From the arm 1 of the coupler 6 through the accelerating system 8 and the correcting phase shifter 9, the microwave power is supplied to the arm 3 of the directional coupler 6. The main part of the microwave power enters the arm 2, and a small fraction of the part goes to the arm 4 of the directional coupler 6 and enters the absorption load 7 in out of phase with a wave from a magnetron or klystron 5.

At the end of the transition process, the amplitudes of the waves entering the arm 2 of the directional coupler 6 from arm 1 and from arm 3, when the coupling coefficient of the directional coupler 6 is resonant and when the traveling wave reaches an integer number of waves in the resonator ring, is compared with a corrective phase shifter 9. AND microwave power from a magnetron, triode or klystron 5 completely enters the traveling wave resonator ring.

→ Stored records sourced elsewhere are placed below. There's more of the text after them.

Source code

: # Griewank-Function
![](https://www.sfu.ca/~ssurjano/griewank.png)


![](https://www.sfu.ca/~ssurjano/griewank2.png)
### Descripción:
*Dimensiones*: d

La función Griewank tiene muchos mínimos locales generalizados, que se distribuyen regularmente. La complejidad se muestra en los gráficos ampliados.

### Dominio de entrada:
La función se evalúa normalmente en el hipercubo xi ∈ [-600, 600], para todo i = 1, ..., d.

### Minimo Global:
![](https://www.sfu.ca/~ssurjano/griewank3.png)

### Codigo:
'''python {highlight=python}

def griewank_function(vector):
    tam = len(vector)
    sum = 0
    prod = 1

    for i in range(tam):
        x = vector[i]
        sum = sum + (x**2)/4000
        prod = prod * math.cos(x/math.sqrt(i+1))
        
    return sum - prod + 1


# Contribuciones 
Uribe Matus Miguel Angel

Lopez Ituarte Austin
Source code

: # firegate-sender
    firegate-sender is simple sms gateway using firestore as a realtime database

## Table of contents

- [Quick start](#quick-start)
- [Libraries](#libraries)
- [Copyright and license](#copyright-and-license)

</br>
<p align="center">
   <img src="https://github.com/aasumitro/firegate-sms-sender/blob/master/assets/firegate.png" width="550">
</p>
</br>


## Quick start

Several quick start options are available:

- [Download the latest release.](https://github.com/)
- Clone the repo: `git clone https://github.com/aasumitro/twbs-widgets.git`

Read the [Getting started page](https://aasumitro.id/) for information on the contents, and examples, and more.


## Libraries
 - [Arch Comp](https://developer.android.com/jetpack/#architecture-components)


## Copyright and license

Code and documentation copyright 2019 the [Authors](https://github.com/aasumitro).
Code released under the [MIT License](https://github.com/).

After the transition process, the receipt of microwave power in the accelerating system 8 includes a high voltage pulse to the electron injector 14. Then, the injected electrons pass through the focusing system 10 and are accelerated. The control of the beam parameters is carried out by the output devices 11. The microwave power source 5 is powered from the power rack 17, the high-voltage power supply system 13 and the pulse modulator 16. The vacuum is provided by high-vacuum pumps 15. The acceleration is controlled by the control panel 18.

Moreover, in the entire frequency range from 10 to 1 GHz, the coefficient of increase in power in the traveling wave resonator with the accelerating system 8 can be brought up to 40.

Claims (1)

A linear resonant electron accelerator containing a high-frequency system with an accelerating section, a correcting phase shifter, an electron injection system, a vacuum system, a focusing system and a microwave power source, output devices for recording beam parameters, characterized in that the high-frequency system contains a traveling wave resonator made in in the form of a curved waveguide and sequentially installed corrective phase shifter and two shoulders of a directional coupler, a microwave power source, connected absorbed with one shoulder of the directional coupler, and in one of the external shoulders of the directional coupler an absorbing load is installed, and also contains an additional circuit from the traveling wave resonator in the form of a curved waveguide and sequentially installed phase shifter and two shoulders of the directional coupler, and in one of the external shoulders of the directional coupler an absorbing load is installed, and at the input and output of the accelerating section six-pole input and output transformers of the wave type are connected, connected with the shoulders of the directional couplers and phase shifters, and the microwave power source is connected through the waveguide T-shaped tee to the correcting phase shifters and the cavity shoulders.